* Task brief *
Return a copy of every line in the data below that contains "lines".
◆ ◆ ◆ ◆ ◆
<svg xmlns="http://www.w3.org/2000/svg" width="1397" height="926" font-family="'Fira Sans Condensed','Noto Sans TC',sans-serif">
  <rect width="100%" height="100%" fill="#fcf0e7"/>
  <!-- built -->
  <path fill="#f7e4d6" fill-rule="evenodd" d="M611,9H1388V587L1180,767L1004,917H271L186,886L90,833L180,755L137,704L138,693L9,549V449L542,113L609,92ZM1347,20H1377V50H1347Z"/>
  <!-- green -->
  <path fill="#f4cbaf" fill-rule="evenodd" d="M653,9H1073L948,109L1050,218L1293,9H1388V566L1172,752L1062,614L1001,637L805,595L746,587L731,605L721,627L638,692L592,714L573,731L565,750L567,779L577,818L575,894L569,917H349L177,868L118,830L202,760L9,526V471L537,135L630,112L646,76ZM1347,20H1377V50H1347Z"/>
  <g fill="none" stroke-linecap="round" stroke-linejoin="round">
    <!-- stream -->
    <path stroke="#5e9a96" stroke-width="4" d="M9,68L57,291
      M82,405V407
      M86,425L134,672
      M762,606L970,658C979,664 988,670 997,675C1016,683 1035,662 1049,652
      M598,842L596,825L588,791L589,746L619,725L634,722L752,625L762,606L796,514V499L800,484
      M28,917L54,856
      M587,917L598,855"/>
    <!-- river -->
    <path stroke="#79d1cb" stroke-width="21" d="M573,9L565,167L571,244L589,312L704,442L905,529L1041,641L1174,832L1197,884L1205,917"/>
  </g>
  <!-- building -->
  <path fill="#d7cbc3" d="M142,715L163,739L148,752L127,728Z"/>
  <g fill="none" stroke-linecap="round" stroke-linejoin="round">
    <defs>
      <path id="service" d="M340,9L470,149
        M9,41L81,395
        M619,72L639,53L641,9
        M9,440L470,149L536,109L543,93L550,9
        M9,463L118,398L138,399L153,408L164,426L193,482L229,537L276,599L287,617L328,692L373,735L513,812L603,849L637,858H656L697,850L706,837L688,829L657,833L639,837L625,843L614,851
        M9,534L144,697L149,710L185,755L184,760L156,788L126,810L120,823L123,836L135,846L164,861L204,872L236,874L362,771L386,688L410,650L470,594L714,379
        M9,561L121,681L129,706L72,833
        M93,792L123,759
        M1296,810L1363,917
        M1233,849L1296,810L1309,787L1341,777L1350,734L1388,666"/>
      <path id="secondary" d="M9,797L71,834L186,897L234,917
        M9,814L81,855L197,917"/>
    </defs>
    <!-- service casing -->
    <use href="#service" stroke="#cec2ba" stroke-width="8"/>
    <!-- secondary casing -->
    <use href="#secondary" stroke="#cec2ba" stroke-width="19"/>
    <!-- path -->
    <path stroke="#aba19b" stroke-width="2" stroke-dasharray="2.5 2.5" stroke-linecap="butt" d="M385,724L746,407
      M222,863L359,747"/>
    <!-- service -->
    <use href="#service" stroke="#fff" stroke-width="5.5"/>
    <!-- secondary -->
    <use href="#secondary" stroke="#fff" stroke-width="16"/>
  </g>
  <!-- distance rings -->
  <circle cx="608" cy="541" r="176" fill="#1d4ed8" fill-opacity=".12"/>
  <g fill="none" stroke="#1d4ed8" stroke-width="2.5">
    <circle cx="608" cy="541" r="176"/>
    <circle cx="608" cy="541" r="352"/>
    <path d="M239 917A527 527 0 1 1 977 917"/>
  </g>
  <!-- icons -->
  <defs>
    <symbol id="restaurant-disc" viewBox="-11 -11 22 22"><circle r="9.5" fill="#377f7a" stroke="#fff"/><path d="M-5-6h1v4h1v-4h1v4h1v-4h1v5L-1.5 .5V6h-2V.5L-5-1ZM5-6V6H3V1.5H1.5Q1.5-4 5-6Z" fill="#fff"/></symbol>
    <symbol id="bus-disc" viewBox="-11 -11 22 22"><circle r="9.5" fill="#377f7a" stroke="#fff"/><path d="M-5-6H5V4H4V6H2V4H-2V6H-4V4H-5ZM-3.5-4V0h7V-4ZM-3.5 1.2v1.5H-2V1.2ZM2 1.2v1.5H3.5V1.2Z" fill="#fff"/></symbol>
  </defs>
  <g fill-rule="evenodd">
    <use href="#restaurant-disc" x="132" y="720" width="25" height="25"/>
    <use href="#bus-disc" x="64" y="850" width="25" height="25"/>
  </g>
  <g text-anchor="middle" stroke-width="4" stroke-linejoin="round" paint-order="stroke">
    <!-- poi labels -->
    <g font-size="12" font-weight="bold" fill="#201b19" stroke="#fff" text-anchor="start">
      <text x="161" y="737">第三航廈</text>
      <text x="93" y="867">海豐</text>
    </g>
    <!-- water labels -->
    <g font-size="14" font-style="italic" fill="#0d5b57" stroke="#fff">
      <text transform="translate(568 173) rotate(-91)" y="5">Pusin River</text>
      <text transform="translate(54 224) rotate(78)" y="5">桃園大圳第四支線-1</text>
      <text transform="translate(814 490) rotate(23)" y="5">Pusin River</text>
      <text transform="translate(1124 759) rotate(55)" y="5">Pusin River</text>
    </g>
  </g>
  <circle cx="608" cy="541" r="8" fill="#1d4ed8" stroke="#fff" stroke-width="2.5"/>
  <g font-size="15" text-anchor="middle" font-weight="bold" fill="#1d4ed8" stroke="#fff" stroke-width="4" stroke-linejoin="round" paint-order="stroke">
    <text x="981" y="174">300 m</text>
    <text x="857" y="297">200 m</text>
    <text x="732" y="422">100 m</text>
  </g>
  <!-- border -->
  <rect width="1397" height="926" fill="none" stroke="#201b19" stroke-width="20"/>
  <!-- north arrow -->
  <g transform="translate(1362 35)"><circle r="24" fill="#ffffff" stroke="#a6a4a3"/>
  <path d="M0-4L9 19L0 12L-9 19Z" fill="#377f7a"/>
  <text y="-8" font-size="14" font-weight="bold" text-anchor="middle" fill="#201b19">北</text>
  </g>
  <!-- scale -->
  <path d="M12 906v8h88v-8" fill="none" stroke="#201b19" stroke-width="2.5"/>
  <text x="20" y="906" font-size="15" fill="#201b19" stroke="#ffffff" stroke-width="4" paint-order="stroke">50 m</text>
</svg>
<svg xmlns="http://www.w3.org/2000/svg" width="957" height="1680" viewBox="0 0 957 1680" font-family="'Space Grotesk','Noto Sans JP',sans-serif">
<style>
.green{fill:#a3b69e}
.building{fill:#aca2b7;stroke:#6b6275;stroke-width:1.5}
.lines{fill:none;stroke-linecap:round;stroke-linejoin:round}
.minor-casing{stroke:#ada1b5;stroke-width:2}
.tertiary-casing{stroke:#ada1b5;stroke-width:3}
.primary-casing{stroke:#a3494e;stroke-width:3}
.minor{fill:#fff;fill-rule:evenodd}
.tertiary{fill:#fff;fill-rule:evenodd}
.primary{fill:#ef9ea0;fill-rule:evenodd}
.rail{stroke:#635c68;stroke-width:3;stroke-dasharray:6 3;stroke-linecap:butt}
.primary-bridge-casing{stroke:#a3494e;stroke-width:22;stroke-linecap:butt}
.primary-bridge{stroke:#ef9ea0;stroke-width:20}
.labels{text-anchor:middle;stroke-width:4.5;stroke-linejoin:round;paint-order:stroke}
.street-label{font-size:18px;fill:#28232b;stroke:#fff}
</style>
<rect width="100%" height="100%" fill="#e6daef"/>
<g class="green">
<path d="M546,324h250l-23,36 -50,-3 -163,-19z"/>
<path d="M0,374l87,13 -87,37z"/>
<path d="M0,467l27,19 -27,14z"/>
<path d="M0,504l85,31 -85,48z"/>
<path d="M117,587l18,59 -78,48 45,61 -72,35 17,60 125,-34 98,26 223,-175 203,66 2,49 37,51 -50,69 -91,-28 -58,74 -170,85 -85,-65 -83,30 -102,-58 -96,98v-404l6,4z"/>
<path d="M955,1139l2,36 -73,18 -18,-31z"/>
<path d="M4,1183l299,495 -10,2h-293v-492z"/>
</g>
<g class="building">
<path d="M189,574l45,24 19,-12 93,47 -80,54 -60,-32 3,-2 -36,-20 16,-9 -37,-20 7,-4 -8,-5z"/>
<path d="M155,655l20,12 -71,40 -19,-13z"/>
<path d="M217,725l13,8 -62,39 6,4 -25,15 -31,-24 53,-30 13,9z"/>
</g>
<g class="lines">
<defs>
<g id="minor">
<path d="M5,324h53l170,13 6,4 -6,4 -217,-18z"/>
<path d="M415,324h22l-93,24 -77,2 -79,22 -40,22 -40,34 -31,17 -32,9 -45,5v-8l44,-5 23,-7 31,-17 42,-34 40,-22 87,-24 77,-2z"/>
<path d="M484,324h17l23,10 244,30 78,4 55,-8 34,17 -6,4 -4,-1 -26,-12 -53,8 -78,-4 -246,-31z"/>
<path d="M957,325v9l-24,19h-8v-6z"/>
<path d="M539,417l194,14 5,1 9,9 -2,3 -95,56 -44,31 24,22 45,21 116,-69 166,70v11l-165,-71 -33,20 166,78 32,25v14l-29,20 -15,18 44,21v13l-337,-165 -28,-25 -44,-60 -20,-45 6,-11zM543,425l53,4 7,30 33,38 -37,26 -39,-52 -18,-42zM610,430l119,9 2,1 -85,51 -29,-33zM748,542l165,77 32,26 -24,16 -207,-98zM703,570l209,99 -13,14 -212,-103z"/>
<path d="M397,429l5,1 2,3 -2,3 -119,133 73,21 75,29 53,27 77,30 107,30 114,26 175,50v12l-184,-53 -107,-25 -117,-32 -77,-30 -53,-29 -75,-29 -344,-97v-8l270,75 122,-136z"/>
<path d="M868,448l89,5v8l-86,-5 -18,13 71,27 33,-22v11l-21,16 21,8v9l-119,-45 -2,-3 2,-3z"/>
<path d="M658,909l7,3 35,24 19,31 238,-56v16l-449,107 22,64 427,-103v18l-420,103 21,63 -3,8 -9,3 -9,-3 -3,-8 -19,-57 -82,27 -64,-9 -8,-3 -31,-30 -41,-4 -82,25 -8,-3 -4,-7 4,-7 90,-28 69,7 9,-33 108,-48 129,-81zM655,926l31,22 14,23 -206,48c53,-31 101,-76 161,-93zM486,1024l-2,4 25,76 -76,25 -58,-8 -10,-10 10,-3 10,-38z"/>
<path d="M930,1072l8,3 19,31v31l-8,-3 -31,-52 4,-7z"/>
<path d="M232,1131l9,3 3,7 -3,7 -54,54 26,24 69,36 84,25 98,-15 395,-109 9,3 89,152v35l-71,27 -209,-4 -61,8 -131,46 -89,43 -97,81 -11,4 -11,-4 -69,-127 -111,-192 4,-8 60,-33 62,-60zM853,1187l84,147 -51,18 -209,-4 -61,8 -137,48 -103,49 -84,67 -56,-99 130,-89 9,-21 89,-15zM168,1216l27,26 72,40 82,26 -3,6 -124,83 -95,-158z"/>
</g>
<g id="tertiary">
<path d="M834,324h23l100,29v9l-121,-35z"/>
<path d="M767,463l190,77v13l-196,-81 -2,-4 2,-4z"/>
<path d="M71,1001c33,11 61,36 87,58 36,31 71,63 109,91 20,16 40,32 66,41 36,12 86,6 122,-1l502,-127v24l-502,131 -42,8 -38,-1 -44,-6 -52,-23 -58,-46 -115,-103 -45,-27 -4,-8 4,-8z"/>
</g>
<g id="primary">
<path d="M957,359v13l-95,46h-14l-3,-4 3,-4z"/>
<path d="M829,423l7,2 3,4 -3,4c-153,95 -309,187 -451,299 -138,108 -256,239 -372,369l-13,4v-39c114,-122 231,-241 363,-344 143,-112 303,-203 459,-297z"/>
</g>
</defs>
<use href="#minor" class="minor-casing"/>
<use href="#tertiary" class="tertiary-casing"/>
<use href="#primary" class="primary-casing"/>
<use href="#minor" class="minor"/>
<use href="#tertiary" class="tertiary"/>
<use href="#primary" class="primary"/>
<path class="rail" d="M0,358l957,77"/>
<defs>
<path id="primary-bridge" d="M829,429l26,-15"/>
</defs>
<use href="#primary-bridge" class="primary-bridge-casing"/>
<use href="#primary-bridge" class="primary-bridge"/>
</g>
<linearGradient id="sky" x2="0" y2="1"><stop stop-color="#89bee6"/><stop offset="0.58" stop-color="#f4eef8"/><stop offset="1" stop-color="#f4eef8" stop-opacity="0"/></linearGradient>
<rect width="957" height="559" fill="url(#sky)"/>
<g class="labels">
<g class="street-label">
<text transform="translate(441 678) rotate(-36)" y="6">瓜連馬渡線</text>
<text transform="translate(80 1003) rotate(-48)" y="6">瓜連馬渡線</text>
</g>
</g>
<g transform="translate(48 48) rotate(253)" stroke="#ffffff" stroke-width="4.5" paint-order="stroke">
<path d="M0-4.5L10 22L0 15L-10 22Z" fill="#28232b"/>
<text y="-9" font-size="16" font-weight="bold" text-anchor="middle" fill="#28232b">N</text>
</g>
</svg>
◆ ◆ ◆ ◆ ◆
* Exercise response *
.lines{fill:none;stroke-linecap:round;stroke-linejoin:round}
<g class="lines">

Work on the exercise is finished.